● **Exercise description**: Please reproduce the passage of the Blindsight review word for word, starting with "I’ve just finished" and going on through "I liked it.".

● **Page text**:
────────

I’ve just finished reading Blindsight. It’s a first contact novel, but ultimately the aliens are secondary to the interplay between the humans, and to the book’s take on evolution and consciousness (which, unlike the result of Strictly Come Dancing the other week, I won’t spoil for you). Readers who bought Watts’s books also liked Greg Egan, as Amazon might say (they probably liked autopope too), so it helps if you don’t mind the exposition and are conversant with your Searle, Penrose and Dawkins (or at least, not worried by having to look stuff up). At least one reviewer I’ve seen totally failed to understand what was going on, it seems: it’s the SF writing Singularity again.

The book is bleak, hard science fiction, full of ideas, and leaves you with that slightly altered-state aftertaste you get from the best science fiction. Plus, you know, vampires in space. I liked it.

────────

● **Data section**:
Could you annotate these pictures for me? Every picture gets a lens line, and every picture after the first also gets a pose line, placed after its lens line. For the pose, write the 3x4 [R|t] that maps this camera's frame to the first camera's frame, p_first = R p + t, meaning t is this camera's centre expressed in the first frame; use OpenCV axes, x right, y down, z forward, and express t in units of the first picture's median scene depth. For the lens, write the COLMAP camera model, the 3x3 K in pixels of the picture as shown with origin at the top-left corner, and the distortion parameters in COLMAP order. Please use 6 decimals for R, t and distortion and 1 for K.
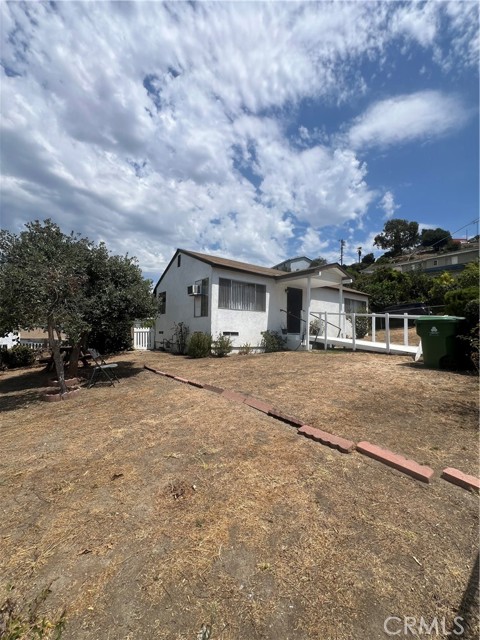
lens RADIAL K [[258.7, 0, 249.0], [0, 258.7, 306.9], [0, 0, 1]] dist [-0.026388, 0.000162]
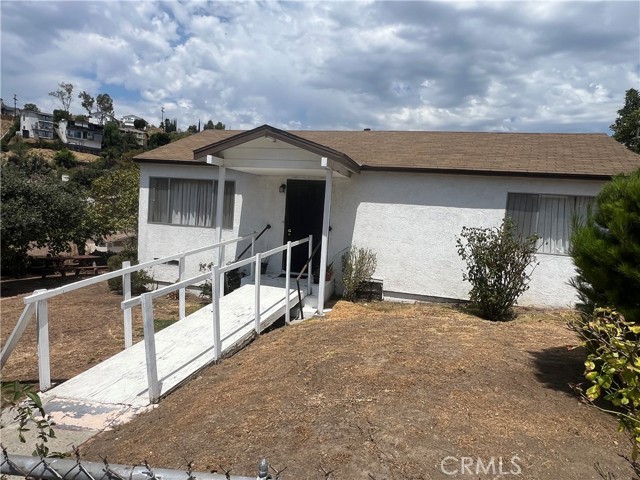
lens RADIAL K [[407.9, 0, 324.6], [0, 407.9, 234.9], [0, 0, 1]] dist [0.010013, -0.005139]
pose [[0.607085, 0.064143, -0.792044, 0.808901], [0.029625, 0.994217, 0.103223, -0.050303], [0.794084, -0.086129, 0.601674, 0.589557]]
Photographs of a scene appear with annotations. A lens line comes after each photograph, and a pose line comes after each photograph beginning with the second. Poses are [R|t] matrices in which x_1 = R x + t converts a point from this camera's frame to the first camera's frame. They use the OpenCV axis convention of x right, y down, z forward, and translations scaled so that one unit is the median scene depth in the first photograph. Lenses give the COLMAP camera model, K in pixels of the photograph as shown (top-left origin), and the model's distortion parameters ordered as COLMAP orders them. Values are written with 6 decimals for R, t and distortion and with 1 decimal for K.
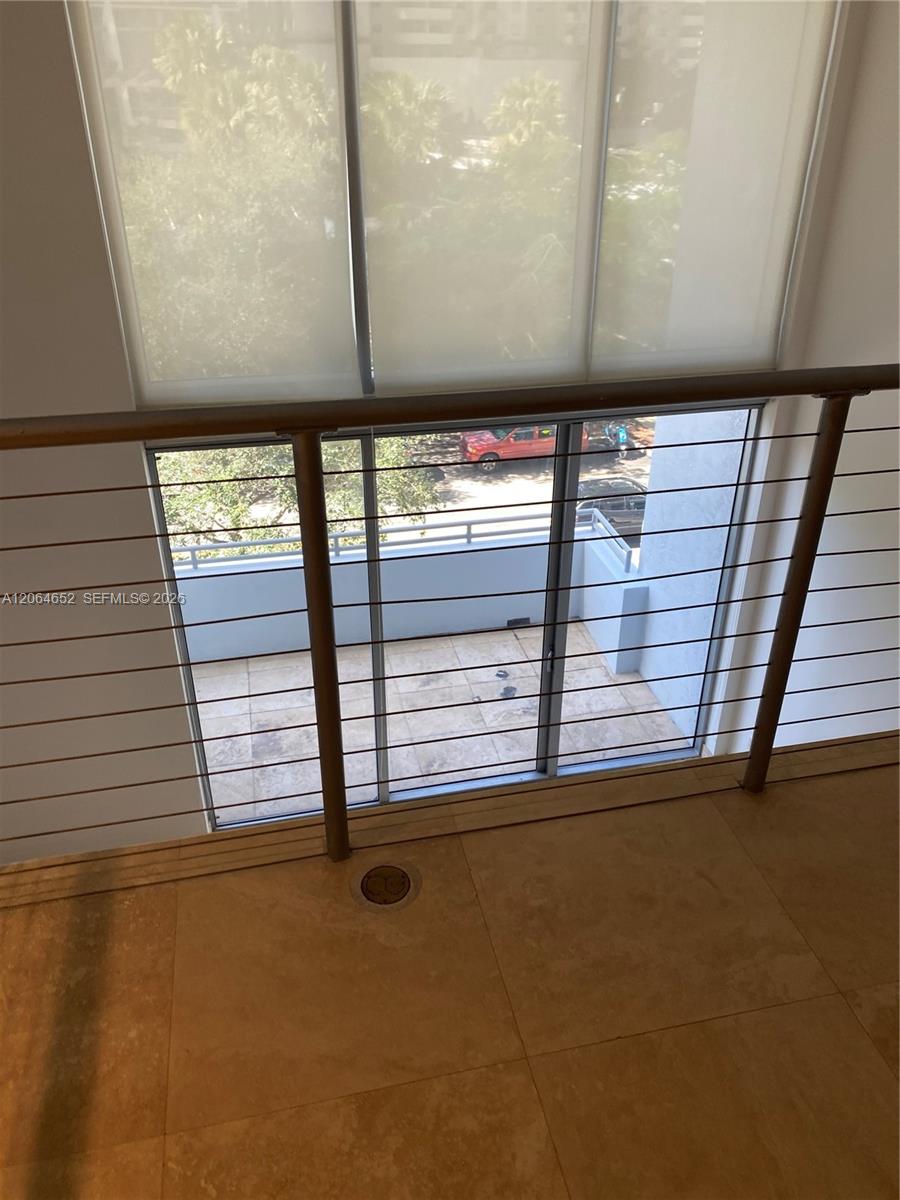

────────

● **Exercise output**:
I’ve just finished reading Blindsight. It’s a first contact novel, but ultimately the aliens are secondary to the interplay between the humans, and to the book’s take on evolution and consciousness (which, unlike the result of Strictly Come Dancing the other week, I won’t spoil for you). Readers who bought Watts’s books also liked Greg Egan, as Amazon might say (they probably liked autopope too), so it helps if you don’t mind the exposition and are conversant with your Searle, Penrose and Dawkins (or at least, not worried by having to look stuff up). At least one reviewer I’ve seen totally failed to understand what was going on, it seems: it’s the SF writing Singularity again.

The book is bleak, hard science fiction, full of ideas, and leaves you with that slightly altered-state aftertaste you get from the best science fiction. Plus, you know, vampires in space. I liked it.